Amyotrophic Lateral Sclerosis (ALS), also known as Lou Gehrig’s Disease, causes degeneration of the neurons/nerve cells in the brain and spinal cord. Motor neurons begin to degenerate, causing muscle atrophy and gradually, the ability to control muscle movement is lost. This leads to paralysis and eventually death since as of today, there is still no cure for this disease.
As a great deal of you are already aware, the latest internet phenomenon, the “ice bucket challenge” has taken the world by storm over the past few weeks. For those of you out there who are less familiar with the challenge, it is essentially a creative tactic to raise awareness and funds for the ALS Association by way of nominating three people to pour a bucket of ice water over their heads. Nominees have 24 hours to complete the challenge and if they fail to do so, they are supposed to donate 100 dollars to the ALS Association. Those who successfully complete the task and document it can pass the baton by nominating three other people, and are still encouraged to make a contribution of some sort to the cause.

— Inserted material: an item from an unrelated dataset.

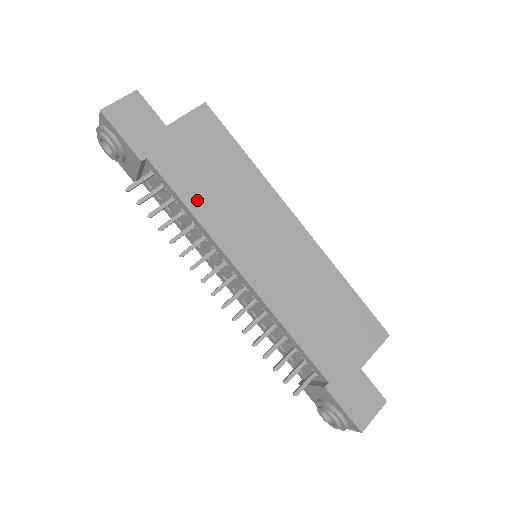
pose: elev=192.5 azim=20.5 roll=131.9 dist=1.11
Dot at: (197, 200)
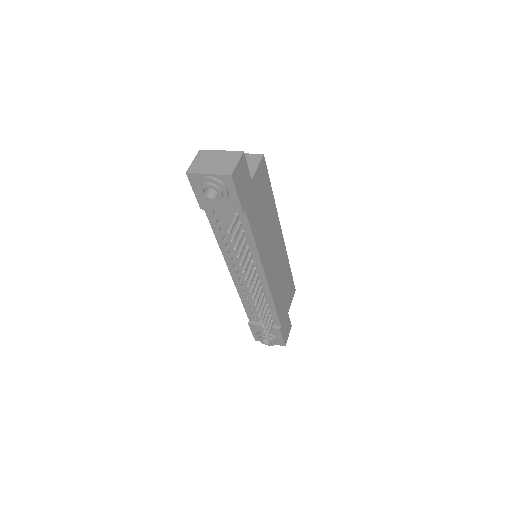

At first, I was a little wary of the challenge because I saw it as a fad of sorts that people would forget about in no time. I also made the assumption that some people completing the challenge, teenagers in particular, were completing it as something to do and post on social media rather than taking the opportunity to learn about ALS and help the cause by donating. Today, my perspective was shifted as I watched a YouTube video of a seemingly normal man in his mid-twenties completing the challenge. It was later revealed that this man was an ALS patient whose mother was also suffering with the disease and whose grandmother had lost her life to it, as well. He spoke of how for once in his life, he got to experience a time when ALS was brought to the forefront and where people were actually aware of it rather than simply attributing it to Lou Gehrig and calling it a day. The way he saw it, this challenge began an open, albeit difficult dialogue across the world and the lighthearted nature of the challenge along with the massive outpouring of public support lifted the spirits of ALS patients everywhere.

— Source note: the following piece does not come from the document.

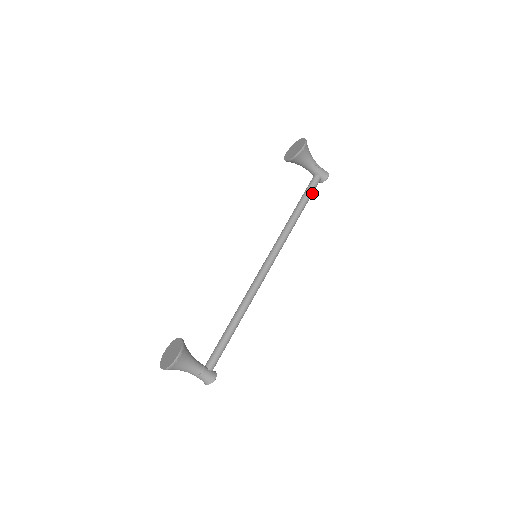
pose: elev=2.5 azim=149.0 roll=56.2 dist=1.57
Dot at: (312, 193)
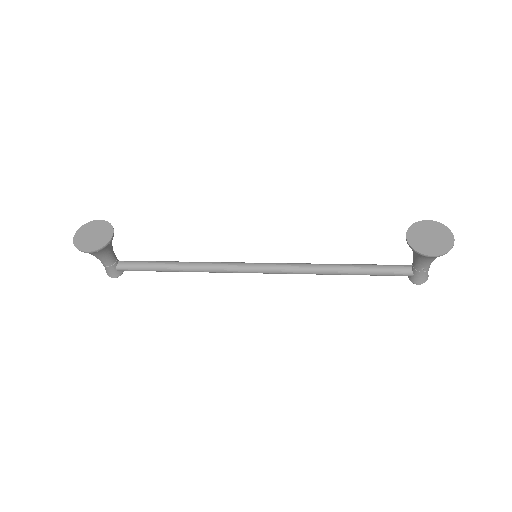
Dot at: (383, 275)
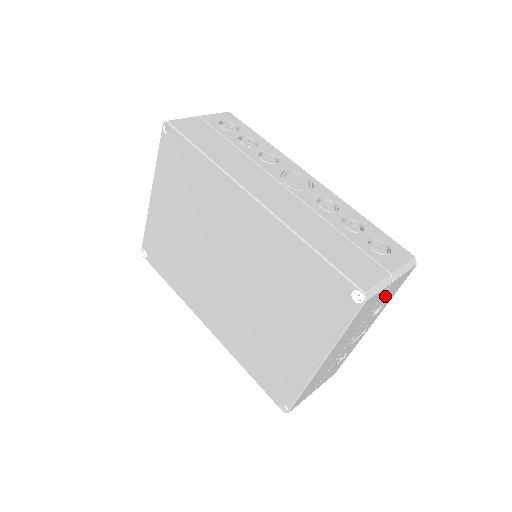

I urge all of you, whether or not you choose to participate, to read up a bit more on ALS and as always, be armed with the facts. I am a firm believer that the most effective way to raise awareness is to attain and share knowledge so that the rest of the world may also be enlightened about the disease and find out how they can help. You can also visit www.CatholicHealthServices.org to learn about our home health services, hospice care and other service lines that can be utilized to help loved ones who have to live with this debilitating disease.
With that said, I nominate YOU! Do some research, dump a bucket of cold water over your head, make a contribution or just do whatever you can to make yourself and the people around you more aware.